It found that some form of "inappropriate action", such as interest charges being raised or unnecessary fees added, was taken by GRG in relation to 92% of viable firms.

RBS has denied systematically abusing its customers.

'Fair and balanced'

An FCA spokesman said the regulator welcomed "further dialogue" with the Treasury Committee on providing assurance about the publication of the summary.

He added: "The FCA has committed to publishing a detailed summary of the GRG report.

"To provide assurance on the summary, we previously asked an independent external counsel to confirm that it is a fair and balanced account of the full report's findings."

Lord Cromwell, who co-chairs the All Party Parliamentary Group on Fair Business Banking, said that even after the detailed summary is given "questions will inevitably remain as to what has been kept secret and why... and who has the whip hand - the regulator or the banks?"

RBS's Global Restructuring Group operated between 2005 and 2013 and at its peak handled 16,000 companies.

The unit would step in when businesses had missed a loan repayment, or had a notable dip in sales or profits, and was marketed as a turnaround specialist.

But the FCA report found that companies placed in the group had little chance of getting out of it.
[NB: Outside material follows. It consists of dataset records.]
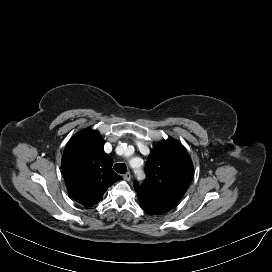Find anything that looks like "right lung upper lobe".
<instances>
[{"mask_svg": "<svg viewBox=\"0 0 272 272\" xmlns=\"http://www.w3.org/2000/svg\"><path fill=\"white\" fill-rule=\"evenodd\" d=\"M98 131L83 130L67 143L62 170L72 198L83 206L98 203L107 188L122 179L112 170L113 160L104 152Z\"/></svg>", "mask_w": 272, "mask_h": 272, "instance_id": "cb5924a9", "label": "right lung upper lobe"}]
</instances>
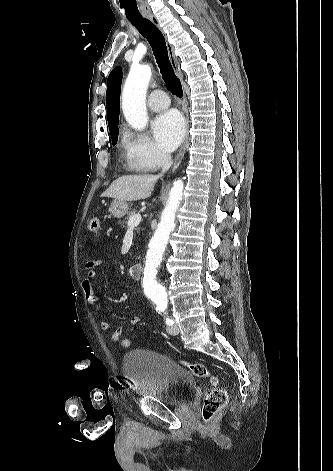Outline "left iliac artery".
Here are the masks:
<instances>
[{"label":"left iliac artery","instance_id":"left-iliac-artery-1","mask_svg":"<svg viewBox=\"0 0 333 471\" xmlns=\"http://www.w3.org/2000/svg\"><path fill=\"white\" fill-rule=\"evenodd\" d=\"M165 322H166L167 325H172V324H173V320L170 319V318L166 315V313H165Z\"/></svg>","mask_w":333,"mask_h":471}]
</instances>
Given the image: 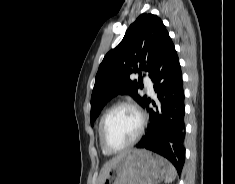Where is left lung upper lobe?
Masks as SVG:
<instances>
[{"instance_id": "obj_1", "label": "left lung upper lobe", "mask_w": 235, "mask_h": 184, "mask_svg": "<svg viewBox=\"0 0 235 184\" xmlns=\"http://www.w3.org/2000/svg\"><path fill=\"white\" fill-rule=\"evenodd\" d=\"M167 37L163 22L153 14H141L129 26L123 40L105 55L99 66L91 96V123L118 94H128L143 105L147 98L137 93L138 83L142 84L141 72L151 75L159 48ZM136 73L140 74L138 82L130 79Z\"/></svg>"}]
</instances>
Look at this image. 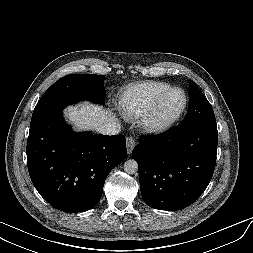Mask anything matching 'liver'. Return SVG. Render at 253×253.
<instances>
[{"mask_svg": "<svg viewBox=\"0 0 253 253\" xmlns=\"http://www.w3.org/2000/svg\"><path fill=\"white\" fill-rule=\"evenodd\" d=\"M65 113L77 130H97L99 125L115 120L110 111L87 102L79 107L70 106Z\"/></svg>", "mask_w": 253, "mask_h": 253, "instance_id": "obj_1", "label": "liver"}]
</instances>
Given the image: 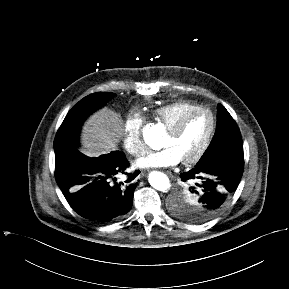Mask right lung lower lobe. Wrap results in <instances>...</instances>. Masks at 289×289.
<instances>
[{"mask_svg":"<svg viewBox=\"0 0 289 289\" xmlns=\"http://www.w3.org/2000/svg\"><path fill=\"white\" fill-rule=\"evenodd\" d=\"M55 178L68 203L80 216L95 223L123 218L131 209L137 172L117 183L116 175L129 166L125 154L112 151L90 158L77 148L55 157ZM114 181L115 183H113Z\"/></svg>","mask_w":289,"mask_h":289,"instance_id":"98d812e1","label":"right lung lower lobe"}]
</instances>
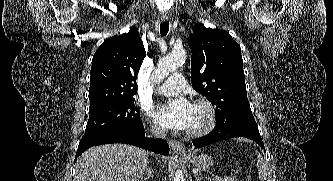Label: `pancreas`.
I'll list each match as a JSON object with an SVG mask.
<instances>
[{
    "instance_id": "pancreas-1",
    "label": "pancreas",
    "mask_w": 333,
    "mask_h": 181,
    "mask_svg": "<svg viewBox=\"0 0 333 181\" xmlns=\"http://www.w3.org/2000/svg\"><path fill=\"white\" fill-rule=\"evenodd\" d=\"M222 181H238L235 177L224 176Z\"/></svg>"
}]
</instances>
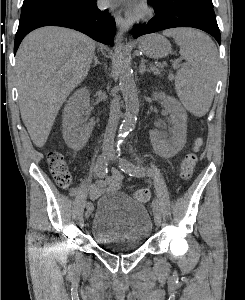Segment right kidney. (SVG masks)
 <instances>
[{"instance_id":"right-kidney-1","label":"right kidney","mask_w":245,"mask_h":300,"mask_svg":"<svg viewBox=\"0 0 245 300\" xmlns=\"http://www.w3.org/2000/svg\"><path fill=\"white\" fill-rule=\"evenodd\" d=\"M90 94L86 88L77 90L67 101L63 112L62 133L66 144L73 150H81L88 141L94 123L87 122Z\"/></svg>"}]
</instances>
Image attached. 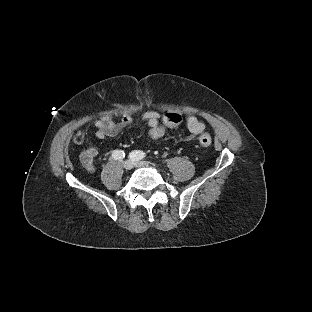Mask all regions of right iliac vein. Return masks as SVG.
I'll use <instances>...</instances> for the list:
<instances>
[{
    "label": "right iliac vein",
    "mask_w": 312,
    "mask_h": 312,
    "mask_svg": "<svg viewBox=\"0 0 312 312\" xmlns=\"http://www.w3.org/2000/svg\"><path fill=\"white\" fill-rule=\"evenodd\" d=\"M122 166L125 170H131L133 168V163L127 160L123 162Z\"/></svg>",
    "instance_id": "obj_1"
}]
</instances>
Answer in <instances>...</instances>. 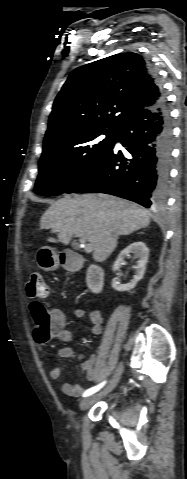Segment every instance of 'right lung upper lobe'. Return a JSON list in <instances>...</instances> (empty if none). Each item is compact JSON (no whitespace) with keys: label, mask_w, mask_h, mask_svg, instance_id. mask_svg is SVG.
Wrapping results in <instances>:
<instances>
[{"label":"right lung upper lobe","mask_w":187,"mask_h":479,"mask_svg":"<svg viewBox=\"0 0 187 479\" xmlns=\"http://www.w3.org/2000/svg\"><path fill=\"white\" fill-rule=\"evenodd\" d=\"M159 85L137 53L115 54L75 69L57 95L44 145L90 129H120L160 100Z\"/></svg>","instance_id":"cb5924a9"}]
</instances>
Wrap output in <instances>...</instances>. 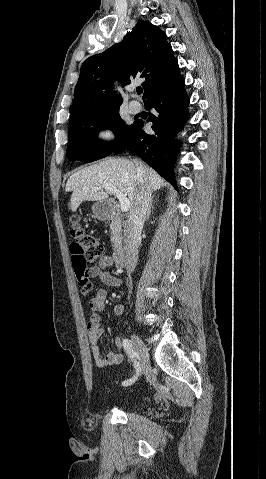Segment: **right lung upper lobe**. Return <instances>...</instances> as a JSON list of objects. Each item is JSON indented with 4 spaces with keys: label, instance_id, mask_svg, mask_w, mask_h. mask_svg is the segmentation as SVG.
<instances>
[{
    "label": "right lung upper lobe",
    "instance_id": "right-lung-upper-lobe-1",
    "mask_svg": "<svg viewBox=\"0 0 266 479\" xmlns=\"http://www.w3.org/2000/svg\"><path fill=\"white\" fill-rule=\"evenodd\" d=\"M178 75V62L166 34L150 22L139 20L121 43L83 62L70 121L119 108L122 98L113 90L116 79L127 85L135 78H144L145 100Z\"/></svg>",
    "mask_w": 266,
    "mask_h": 479
}]
</instances>
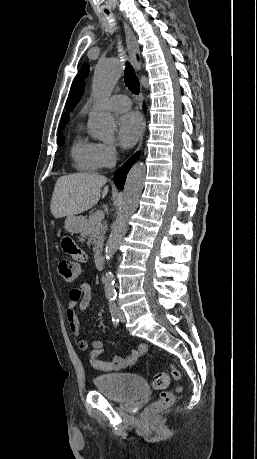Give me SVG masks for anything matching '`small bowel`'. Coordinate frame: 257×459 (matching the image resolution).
I'll use <instances>...</instances> for the list:
<instances>
[{
    "label": "small bowel",
    "mask_w": 257,
    "mask_h": 459,
    "mask_svg": "<svg viewBox=\"0 0 257 459\" xmlns=\"http://www.w3.org/2000/svg\"><path fill=\"white\" fill-rule=\"evenodd\" d=\"M59 248L63 249L69 264H88L87 250L83 246H78V239H69L68 236H63L62 239H59ZM68 299L66 317L73 334L80 336L83 327L77 315L76 307L79 311L88 309L91 302L90 285L81 283L71 288L68 293ZM78 347L81 351L92 349L88 361L93 368L101 372H112L126 368L134 364L147 350L146 345L141 344L138 348L132 349L125 357H116L113 360L105 361L101 359L105 353L101 340L83 338L79 340Z\"/></svg>",
    "instance_id": "1"
}]
</instances>
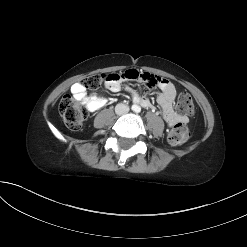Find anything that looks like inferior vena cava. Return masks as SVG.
Segmentation results:
<instances>
[{"mask_svg": "<svg viewBox=\"0 0 247 247\" xmlns=\"http://www.w3.org/2000/svg\"><path fill=\"white\" fill-rule=\"evenodd\" d=\"M129 111V107L125 104L119 103L115 107V112L118 115L126 114Z\"/></svg>", "mask_w": 247, "mask_h": 247, "instance_id": "inferior-vena-cava-1", "label": "inferior vena cava"}]
</instances>
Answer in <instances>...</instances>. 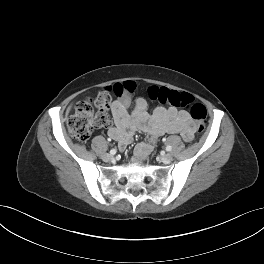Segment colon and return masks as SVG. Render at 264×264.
Masks as SVG:
<instances>
[{
	"label": "colon",
	"instance_id": "5ec220e1",
	"mask_svg": "<svg viewBox=\"0 0 264 264\" xmlns=\"http://www.w3.org/2000/svg\"><path fill=\"white\" fill-rule=\"evenodd\" d=\"M133 90L132 82L126 81L116 84L109 90L99 92L93 99L88 98L79 102L67 123L70 135L79 141L86 142L94 129L108 124L112 95L126 100L132 95ZM148 95L152 101L161 105L178 109L190 108L191 118L195 121L198 130L201 132L205 129L207 110L203 104L195 103L189 93L151 86Z\"/></svg>",
	"mask_w": 264,
	"mask_h": 264
}]
</instances>
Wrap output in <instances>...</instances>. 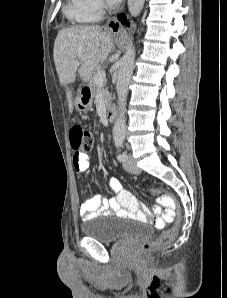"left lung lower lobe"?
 <instances>
[{
  "instance_id": "0a47b994",
  "label": "left lung lower lobe",
  "mask_w": 227,
  "mask_h": 298,
  "mask_svg": "<svg viewBox=\"0 0 227 298\" xmlns=\"http://www.w3.org/2000/svg\"><path fill=\"white\" fill-rule=\"evenodd\" d=\"M119 20H120L123 24H126L127 26H129V23L126 22V18H125V16H120V17H119Z\"/></svg>"
}]
</instances>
Only 10% returned to the main RBS bank intact.

At the end of 2014, 69% of firms were still in the successor to GRG.

Many of those businesses remained tied into complex loans with the bank in the form of derivatives linked to interest rates, from which it is often too expensive to leave.

RBS said it had apologised for previous mistreatment of some customers and had taken steps to put things right, including a new complaints process and an automatic refund of complex fees paid by these customers.